Sao Paulo: Toni Kroos bundled in Germany’s fourth and the taxi driver mumbled something in Portuguese and switched off the small television. He did not think twice whether the passenger would like to watch the match. For him Tuesday was end of the world.

And by the time he pulled over in front of the imposing Ibis hotel in the upmarket Avenue Paulista, Sami Khedeira had got his first and Germany’s fifth. “Sad sad..” the taxi driver said in broken English. One could not agree more with him.

The empty streets and eerie silence in Sao Paulo said it all. Forty-five minutes were gone and Brazil was already in mourning. But at the hotel cafeteria, there were loud cheers and beers were flowing as if there was no tomorrow. You do not have to be a rocket scientist to understand who they were.

The Argentine fans, who came in droves to see their favourite team play the Dutch here on Wednesday, were celebrating Brazil’s humiliation. And after the final whistle, there were hugs and songs. Outside, some were making fun of crestfallen Brazilians. A couple of young ones, upset by all the taunts thrown at them by the Argentine fans, tried to give them back by hurling choicest expletives. But theirs got drowned amidst the roar from the boisterous fans of Lionel Messi.

At the restaurant there was the same mood of heartbreak and dejection. Nobody was ready to talk about this match… About Tuesday.

But the mood was very upbeat before the match, despite the absence of Neymar and Thigao Silva. At the immigration counter of the Guarulhos International Airport there was a buzz. Such was the eagerness of the official to catch the match from the kick-off that she forgot to sign the immigration document. “Match,” she said with a sheepish smile.

And at the currency exchange counter the man was oblivious of the long queue that waited patiently and sang the national anthem along with David Luiz and Julio Cesars. Little did he know then what was in store for him and his favourite team in the next 30 minutes.
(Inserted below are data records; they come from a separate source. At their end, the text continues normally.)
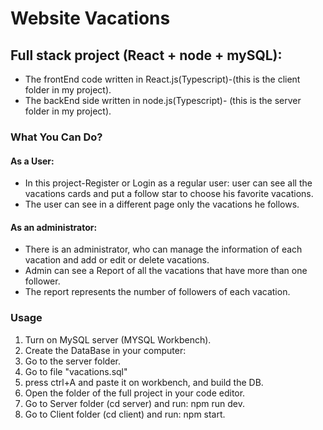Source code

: # Website Vacations

## Full stack project (React + node + mySQL):

- The frontEnd code written in React.js(Typescript)-(this is the client folder in my project).
- The backEnd side written in node.js(Typescript)- (this is the server folder in my project).

### What You Can Do?

#### As a User:

- In this project-Register or Login as a regular user: user can see all the vacations cards and put a follow star to choose his favorite vacations.
- The user can see in a different page only the vacations he follows.

#### As an administrator:

- There is an administrator, who can manage the information of each vacation and add or edit or delete vacations.
- Admin can see a Report of all the vacations that have more than one follower.
- The report represents the number of followers of each vacation.

### Usage

1. Turn on MySQL server (MYSQL Workbench).
2. Create the DataBase in your computer:
3. Go to the server folder.
4. Go to file "vacations.sql"
5. press ctrl+A and paste it on workbench, and build the DB.
6. Open the folder of the full project in your code editor.
7. Go to Server folder (cd server) and run: npm run dev.
8. Go to Client folder (cd client) and run: npm start.

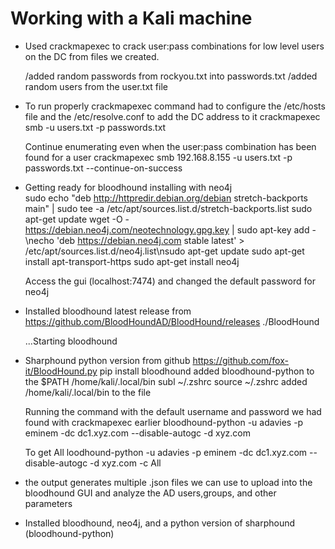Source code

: # Working with a Kali machine

- Used crackmapexec to crack user:pass combinations for low level users on the DC from files we created.

  /added random passwords from rockyou.txt into passwords.txt
  /added random users from the user.txt file 

- To run properly crackmapexec command had to configure the /etc/hosts file and the /etc/resolve.conf to add the DC address to it
  crackmapexec smb <ip> -u users.txt -p passwords.txt

  Continue enumerating even when the user:pass combination has been found for a user
  crackmapexec smb 192.168.8.155 -u users.txt -p passwords.txt --continue-on-success

- Getting ready for bloodhound installing with neo4j  
  sudo echo "deb http://httpredir.debian.org/debian stretch-backports main" | sudo tee -a /etc/apt/sources.list.d/stretch-backports.list
  sudo apt-get update
  wget -O - https://debian.neo4j.com/neotechnology.gpg.key | sudo apt-key add -\necho 'deb https://debian.neo4j.com stable latest' > /etc/apt/sources.list.d/neo4j.list\nsudo apt-get update
  sudo apt-get install apt-transport-https
  sudo apt-get install neo4j

  Access the gui (localhost:7474) and changed the default password for neo4j


- Installed bloodhound latest release from https://github.com/BloodHoundAD/BloodHound/releases
  ./BloodHound 

  ...Starting bloodhound
  
- Sharphound python version from github https://github.com/fox-it/BloodHound.py
  pip install bloodhound
  added bloodhound-python to the $PATH
  /home/kali/.local/bin 
  subl ~/.zshrc
  source ~/.zshrc
  added /home/kali/.local/bin to the file
  
  Running the command with the default username and password we had found with crackmapexec earlier
  bloodhound-python -u adavies -p eminem -dc dc1.xyz.com --disable-autogc -d xyz.com
  
  To get All 
  loodhound-python -u adavies -p eminem -dc dc1.xyz.com --disable-autogc -d xyz.com -c All

- the output generates multiple .json files we can use to upload into the bloodhound GUI and analyze the AD users,groups, and other parameters
- Installed bloodhound, neo4j, and a python version of sharphound (bloodhound-python)  
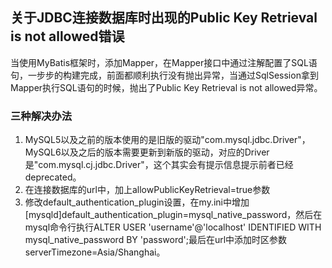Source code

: ## 关于JDBC连接数据库时出现的Public Key Retrieval is not allowed错误

当使用MyBatis框架时，添加Mapper，在Mapper接口中通过注解配置了SQL语句，一步步的构建完成，前面都顺利执行没有抛出异常，当通过SqlSession拿到Mapper执行SQL语句的时候，抛出了Public Key Retrieval is not allowed异常。

### 三种解决办法

1. MySQL5以及之前的版本使用的是旧版的驱动"com.mysql.jdbc.Driver"，MySQL6以及之后的版本需要更新到新版的驱动，对应的Driver是"com.mysql.cj.jdbc.Driver"，这个其实会有提示信息提示前者已经deprecated。
2. 在连接数据库的url中，加上allowPublicKeyRetrieval=true参数
3. 修改default_authentication_plugin设置，在my.ini中增加[mysqld]default_authentication_plugin=mysql_native_password，然后在mysql命令行执行ALTER USER 'username'@'localhost' IDENTIFIED WITH mysql_native_password BY 'password';最后在url中添加时区参数serverTimezone=Asia/Shanghai。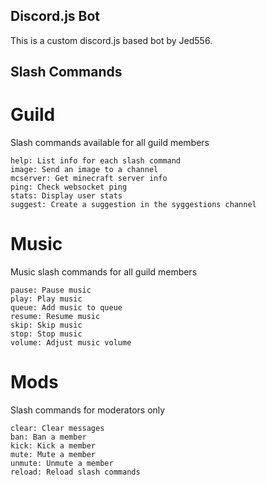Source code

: ## Discord.js Bot
This is a custom discord.js based bot by Jed556.

## Slash Commands

# Guild
Slash commands available for all guild members

    help: List info for each slash command
    image: Send an image to a channel
    mcserver: Get minecraft server info
    ping: Check websocket ping
    stats: Display user stats
    suggest: Create a suggestion in the syggestions channel

# Music
Music slash commands for all guild members

    pause: Pause music
    play: Play music
    queue: Add music to queue
    resume: Resume music
    skip: Skip music
    stop: Stop music
    volume: Adjust music volume

# Mods
Slash commands for moderators only

    clear: Clear messages
    ban: Ban a member
    kick: Kick a member
    mute: Mute a member
    unmute: Unmute a member
    reload: Reload slash commands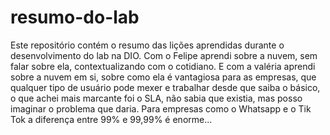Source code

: # resumo-do-lab
Este repositório contém o resumo das lições aprendidas durante o desenvolvimento do lab na DIO.
Com o Felipe aprendi sobre a nuvem, sem falar sobre ela, contextualizando com o cotidiano.
E com a valéria aprendi sobre a nuvem em si, sobre como ela é vantagiosa para as empresas, que qualquer tipo de usuário pode mexer e trabalhar desde que saiba o básico, o que achei mais marcante foi o SLA, não sabia que existia, mas posso imaginar o problema que daria. Para empresas como o Whatsapp e o Tik Tok a diferença entre 99% e 99,99% é enorme...
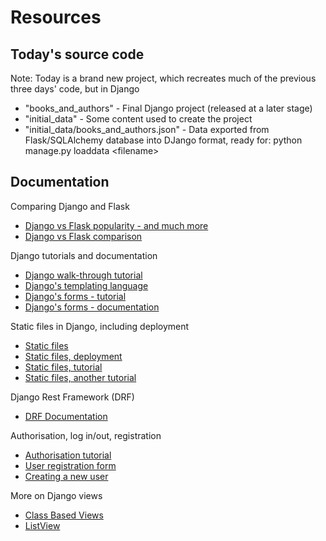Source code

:# Resources

## Today's source code
Note: Today is a brand new project, which recreates much of the previous three days' code, but in Django

* "books_and_authors" - Final Django project (released at a later stage)
* "initial_data" - Some content used to create the project
* "initial_data/books_and_authors.json" - Data exported from Flask/SQLAlchemy database into DJango format, ready for: python manage.py loaddata \<filename>

## Documentation
Comparing Django and Flask
* [Django vs Flask popularity - and much more](https://www.jetbrains.com/lp/python-developers-survey-2020/#FrameworksLibraries)
* [Django vs Flask comparison](https://citrusbug.com/article/django-vs-flask)

Django tutorials and documentation
* [Django walk-through tutorial](https://docs.djangoproject.com/en/3.1/intro/tutorial01/)
* [Django's templating language](https://docs.djangoproject.com/en/3.1/ref/templates/language/)
* [Django's forms - tutorial](https://docs.djangoproject.com/en/3.1/intro/tutorial04/)
* [Django's forms - documentation](https://docs.djangoproject.com/en/3.1/topics/forms/)

Static files in Django, including deployment
* [Static files](https://docs.djangoproject.com/en/3.1/howto/static-files/)
* [Static files, deployment](https://docs.djangoproject.com/en/3.1/howto/static-files/deployment/)
* [Static files, tutorial](https://docs.djangoproject.com/en/3.1/intro/tutorial06/)
* [Static files, another tutorial](https://learndjango.com/tutorials/django-static-files)

Django Rest Framework (DRF)
* [DRF Documentation](https://www.django-rest-framework.org/)

Authorisation, log in/out, registration
* [Authorisation tutorial](https://learndjango.com/tutorials/django-login-and-logout-tutorial)
* [User registration form](https://docs.djangoproject.com/en/3.1/topics/auth/default/#django.contrib.auth.forms.UserCreationForm)
* [Creating a new user](https://docs.djangoproject.com/en/3.1/topics/auth/default/#creating-users)

More on Django views
* [Class Based Views](https://docs.djangoproject.com/en/3.1/topics/class-based-views/)
* [ListView](https://docs.djangoproject.com/en/3.1/ref/class-based-views/generic-display/#listview)

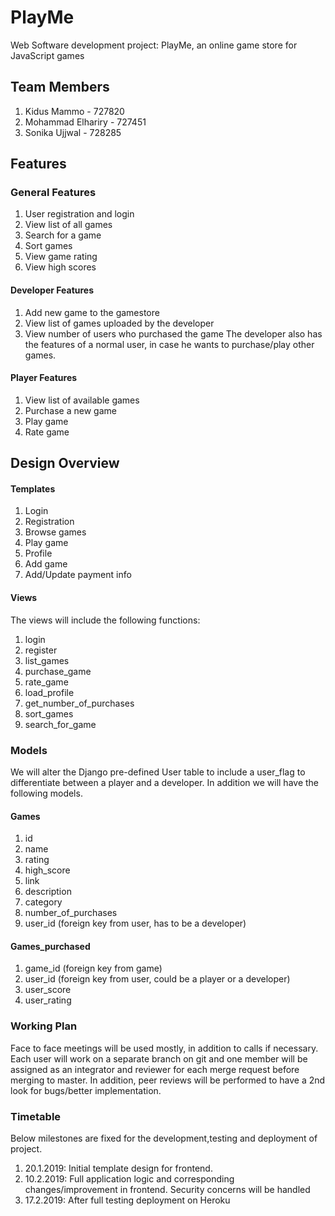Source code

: # PlayMe

Web Software development project: PlayMe, an online game store for JavaScript games

## Team Members

1. Kidus Mammo - 727820
2. Mohammad Elhariry - 727451
3. Sonika Ujjwal - 728285

## Features


### General Features
1. User registration and login
2. View list of all games
3. Search for a game
4. Sort games
5. View game rating
6. View high scores

#### Developer Features
1. Add new game to the gamestore
2. View list of games uploaded by the developer
3. View number of users who purchased the game
The developer also has the features of a normal user, in case he wants to purchase/play other games.

#### Player Features
1. View list of available games
2. Purchase a new game
3. Play game
4. Rate game

## Design Overview

#### Templates
1. Login
2. Registration
3. Browse games
4. Play game
5. Profile
6. Add game
7. Add/Update payment info

#### Views
The views will include the following functions:
1. login
2. register
3. list_games
4. purchase_game
5. rate_game
6. load_profile
7. get_number_of_purchases
8. sort_games
9. search_for_game

### Models

We will alter the Django pre-defined User table to include a user_flag to differentiate between a player and a developer. In addition we will have the following models.

#### Games
1. id
2. name
3. rating
4. high_score
5. link
6. description
7. category
8. number_of_purchases
9. user_id (foreign key from user, has to be a developer)

#### Games_purchased
1. game_id (foreign key from game)
2. user_id (foreign key from user, could be a player or a developer)
3. user_score
4. user_rating


### Working Plan
Face to face meetings will be used mostly, in addition to calls if necessary.
Each user will work on a separate branch on git and one member will be assigned as an integrator and reviewer for each merge request before merging to master. In addition, peer reviews will be performed to have a 2nd look for bugs/better implementation.

### Timetable
Below milestones are fixed for the development,testing and deployment of project.
1. 20.1.2019: Initial template design for frontend. 
2. 10.2.2019: Full application logic and corresponding changes/improvement in frontend. Security concerns will be handled
3. 17.2.2019: After full testing deployment on Heroku
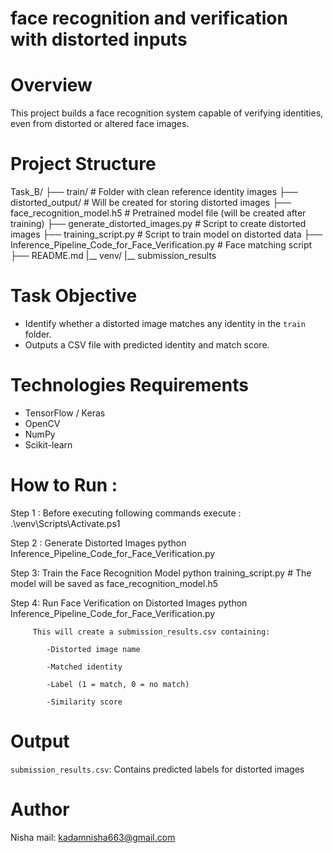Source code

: 
# face recognition and verification with distorted inputs

# Overview
This project builds a face recognition system capable of verifying identities, even from distorted or altered face images.

# Project Structure

Task_B/
├── train/                         # Folder with clean reference identity images
├── distorted_output/              # Will be created for storing distorted images
├── face_recognition_model.h5      # Pretrained model file (will be created after training)
├── generate_distorted_images.py   # Script to create distorted images
├── training_script.py             # Script to train model on distorted data
├── Inference_Pipeline_Code_for_Face_Verification.py  # Face matching script
├── README.md
|__ venv/
|__ submission_results

# Task Objective
- Identify whether a distorted image matches any identity in the `train` folder.
- Outputs a CSV file with predicted identity and match score.

# Technologies Requirements 
- TensorFlow / Keras
- OpenCV
- NumPy
- Scikit-learn


# How to Run :

Step 1 : Before executing following commands execute :  .\venv\Scripts\Activate.ps1 

Step 2 : Generate Distorted Images
         python Inference_Pipeline_Code_for_Face_Verification.py

Step 3:  Train the Face Recognition Model
         python training_script.py
         # The model will be saved as face_recognition_model.h5



Step 4:  Run Face Verification on Distorted Images
         python Inference_Pipeline_Code_for_Face_Verification.py

         This will create a submission_results.csv containing:

            -Distorted image name

            -Matched identity

            -Label (1 = match, 0 = no match)

            -Similarity score


# Output
 `submission_results.csv`: Contains predicted labels for distorted images





# Author
Nisha
mail: kadamnisha663@gmail.com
As the evening gave way to night, a posse of policemen was deployed near the Ibis hotel. But the fans did not go violent. There were tears of a broken dream…

The Sao Paulo Fan Fest area though had a different picture. Fans vented their ire, they broke chairs, smashed screens… As they say in Brazil, it was quebra-quebra — the term for vandalism.

On television, Ronaldo, the phenomenon, was dissecting the phenomenal loss. The infectious smile was gone, the buck-toothed legend’s face was sombre…. Whether you understand Portuguese or not, you can understand that this man was searching for words. May be he will continue to in many years to come.

As Juninho Permanbacano said on television during a panel discussion, “shattering… this will haunt me till death.” The television screen kept on showing a teary David Luiz bidding adieu to fans… Mueller and Kroos celebrating the biggest German victory…

A tournament which was supposed to exorcise the ghost of Maracanazo when Brazil lost the 1950 World Cup final to Uruguay turned out to be the Mineiraco. The 1-7 humiliation is something the young generation will have to live with probably till death. This is something nobody envisaged.

Wednesday morning was gloomy in every sense. Probably the gloomiest morning this beautiful city has ever seen. Draped in thick cloud, the city woke up to that sinking feeling. The feeling of losing something dear to your heart… The agony of the heaviest defeat in their World Cup history…

Wednesday is a regional holiday here for the July 9 1932’s Constitutionalist Revolution. But when the nation is mourning, there’s no mood for a holiday.

By the way, one Moacir Barbosa, the goalkeeper who made Brazil cry on that sad 1950 World Cup final, can rest in peace now. Maracanazo is passé. It’s all about Mineiraco now… The shame of Mineirao.